Directive: Select every line of the records that contains the word "date" and copy each one. Matching is case-sensitive.

Dataset rows:

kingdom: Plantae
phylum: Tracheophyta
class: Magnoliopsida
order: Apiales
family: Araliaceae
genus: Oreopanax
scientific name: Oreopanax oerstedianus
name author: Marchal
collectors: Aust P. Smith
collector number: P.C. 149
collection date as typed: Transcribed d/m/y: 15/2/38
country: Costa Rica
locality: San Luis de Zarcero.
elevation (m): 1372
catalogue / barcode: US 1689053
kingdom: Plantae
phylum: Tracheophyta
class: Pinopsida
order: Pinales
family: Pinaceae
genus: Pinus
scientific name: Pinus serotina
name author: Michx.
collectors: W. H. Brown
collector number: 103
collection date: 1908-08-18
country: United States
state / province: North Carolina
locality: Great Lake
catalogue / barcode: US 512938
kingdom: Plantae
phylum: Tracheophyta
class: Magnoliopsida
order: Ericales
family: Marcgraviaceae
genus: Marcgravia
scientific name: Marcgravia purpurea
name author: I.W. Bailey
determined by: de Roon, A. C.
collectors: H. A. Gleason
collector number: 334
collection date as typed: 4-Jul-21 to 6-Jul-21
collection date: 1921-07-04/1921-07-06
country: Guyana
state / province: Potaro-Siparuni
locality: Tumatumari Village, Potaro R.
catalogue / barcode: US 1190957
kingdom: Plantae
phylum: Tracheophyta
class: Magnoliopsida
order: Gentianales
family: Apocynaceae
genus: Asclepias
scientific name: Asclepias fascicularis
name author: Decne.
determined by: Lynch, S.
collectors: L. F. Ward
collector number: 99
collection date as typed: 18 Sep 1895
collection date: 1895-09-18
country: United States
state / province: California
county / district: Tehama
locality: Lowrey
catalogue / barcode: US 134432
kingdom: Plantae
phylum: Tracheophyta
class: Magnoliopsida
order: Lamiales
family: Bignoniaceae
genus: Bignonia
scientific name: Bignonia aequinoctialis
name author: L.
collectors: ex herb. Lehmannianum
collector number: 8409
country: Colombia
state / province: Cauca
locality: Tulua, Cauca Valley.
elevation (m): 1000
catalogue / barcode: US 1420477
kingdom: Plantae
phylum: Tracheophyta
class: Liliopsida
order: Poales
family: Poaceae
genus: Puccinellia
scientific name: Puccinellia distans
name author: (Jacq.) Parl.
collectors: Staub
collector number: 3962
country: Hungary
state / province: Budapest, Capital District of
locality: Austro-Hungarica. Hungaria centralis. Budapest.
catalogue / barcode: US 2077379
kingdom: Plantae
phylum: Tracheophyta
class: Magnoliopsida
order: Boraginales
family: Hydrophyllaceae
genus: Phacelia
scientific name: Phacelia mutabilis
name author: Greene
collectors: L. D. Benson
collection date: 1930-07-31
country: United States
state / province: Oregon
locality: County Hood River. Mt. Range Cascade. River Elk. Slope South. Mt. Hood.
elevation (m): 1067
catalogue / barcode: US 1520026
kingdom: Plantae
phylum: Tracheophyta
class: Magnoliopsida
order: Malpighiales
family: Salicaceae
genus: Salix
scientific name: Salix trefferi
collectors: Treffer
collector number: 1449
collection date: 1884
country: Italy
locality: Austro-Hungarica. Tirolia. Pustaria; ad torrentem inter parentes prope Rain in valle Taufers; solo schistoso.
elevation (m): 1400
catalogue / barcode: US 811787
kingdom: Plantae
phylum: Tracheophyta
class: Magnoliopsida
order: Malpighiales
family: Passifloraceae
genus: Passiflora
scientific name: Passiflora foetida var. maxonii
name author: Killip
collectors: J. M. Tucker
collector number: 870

Task result:
collection date as typed: Transcribed d/m/y: 15/2/38
collection date: 1908-08-18
collection date as typed: 4-Jul-21 to 6-Jul-21
collection date: 1921-07-04/1921-07-06
collection date as typed: 18 Sep 1895
collection date: 1895-09-18
collection date: 1930-07-31
collection date: 1884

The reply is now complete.